Вскоре два конюха привели Джинджер, довольно помятую. Иорк распорядился насчет нее, потом подошел ко мне. Увидав, что я стою взнузданный, он тотчас снял с меня узду с удилами.
– Противный этот строгий мундштук, терпеть его не могу, – проворчал он. – Я знал, что наживем с ним беду; хозяин будет очень недоволен. Ну, делать нечего! Если он сам не может справиться с хозяйкой, прислуге еще труднее рассуждать с ней. Я умываю руки в этом деле. Пусть теперь попадает, как хочет, на садовый праздник герцогини.
Иорк ворчал один; при других слугах он всегда почтительно отзывался о господах. Он ощупал меня всего и нашел ушибленное место на ноге. Оно сильно припухло и болело. Мне промыли его теплой водой и наложили мокрую повязку.
Граф, узнав о случившемся, остался очень недоволен уступчивостью Иорка, на что Иорк отвечал, что он желал бы впредь получать приказания только от его сиятельства. Но, кажется, все осталось по-прежнему, несмотря на эти разговоры.
Мне казалось, что кучер должен был бы горячее заступиться за своих лошадей, – впрочем, я не судья.
Джинджер больше не закладывали в карету. Когда она поправилась, один из младших сыновей графа пожелал ездить на ней на охоту, а я остался каретной лошадью и получил нового товарища в дышло. Макс, так звали его, был давно приучен к строгому мундштуку. Я как-то спросил его, почему он его терпит.

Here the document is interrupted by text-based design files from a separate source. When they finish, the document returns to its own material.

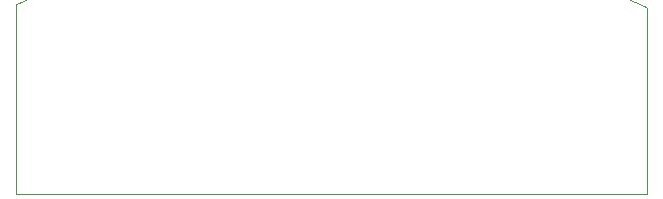
<source format=gbr>
%TF.GenerationSoftware,KiCad,Pcbnew,(5.1.7)-1*%
%TF.CreationDate,2020-12-08T09:59:05+02:00*%
%TF.ProjectId,Single_transistor_AMP,53696e67-6c65-45f7-9472-616e73697374,V1.0*%
%TF.SameCoordinates,Original*%
%TF.FileFunction,Profile,NP*%
%FSLAX46Y46*%
G04 Gerber Fmt 4.6, Leading zero omitted, Abs format (unit mm)*
G04 Created by KiCad (PCBNEW (5.1.7)-1) date 2020-12-08 09:59:05*
%MOMM*%
%LPD*%
G01*
G04 APERTURE LIST*
%TA.AperFunction,Profile*%
%ADD10C,0.050000*%
%TD*%
G04 APERTURE END LIST*
D10*
X163068000Y-79375000D02*
X163068000Y-95161100D01*
X109677200Y-95161100D02*
X163068000Y-95161100D01*
X109677200Y-91681300D02*
X109677200Y-95161100D01*
X109675588Y-79157770D02*
X109677200Y-91681300D01*
X109675588Y-79157770D02*
G75*
G02*
X163067999Y-79375001I26468412J-56097230D01*
G01*
M02*

</source>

– Потому что ничего не могу сделать, – отвечал Макс. – Но, конечно, этот мундштук сократит мне жизнь, – продолжал он, – и тебе не лучше будет, если придется носить его долго.
– Неужели наши хозяева не знают, как вредны нам эти мундштуки? – спросил я.
– Не знаю, – отвечал Макс. – Купцы – те знают, и ветеринары знают. Я жил у одного большого торговца лошадьми, который приучал меня с другой лошадью ходить парой в дышле; он каждый день все выше подтягивал нам головы. Один господин, увидав это, спросил его, зачем он это делает. «Потому что иначе их у меня не купят, – отвечал купец. – Лондонские жители требуют лошадей, высоко несущих головы и с высокой поступью. Конечно, лошадям это вредно, но для торговли хорошо. Чем скорее лошади станут негодны в езде, тем скорее придут ко мне за новой парой». Вот что говорил купец. Суди же сам, каково лошадям достаются строгие мундштуки!
Четыре длинных месяца промучился я с этим ужасным мундштуком, возя графиню в карете; если бы такая жизнь продолжалась дальше, я уверен, что не вынес бы ее. Я до этих пор не знал пены у рта, теперь же у меня была всегда пена от постоянного трения о язык и десны крепко втиснутого в рот железа. Люди, видя это, говорят про нас: «Какая славная, горячая лошадь!» Но это вздор. Пены не должно быть у лошади, как не бывает ее у человека. Это все от жестокой узды.
Кроме вреда для языка и десен, строгий мундштук, подтягивая голову высоко, дает неестественное положение шее и вредно действует на легкие. Я стал задыхаться; грудь и шея болели после езды, и я чувствовал себя очень утомленным.
На моем прежнем месте я знал, что хозяин и Джон – мои друзья, но здесь, хоть я и пользовался хорошим уходом, у меня не было друзей. Иорк должен был отлично знать, как мучителен для меня строгий мундштук, но, верно, он не хотел начинать из-за этого борьбу с графиней и считал зло неизбежным.
Ранней весной граф уехал с частью семьи в Лондон и взял Иорка с собой. Меня с Джинджер и несколькими другими лошадьми оставили в деревне, под надзором старшего конюха.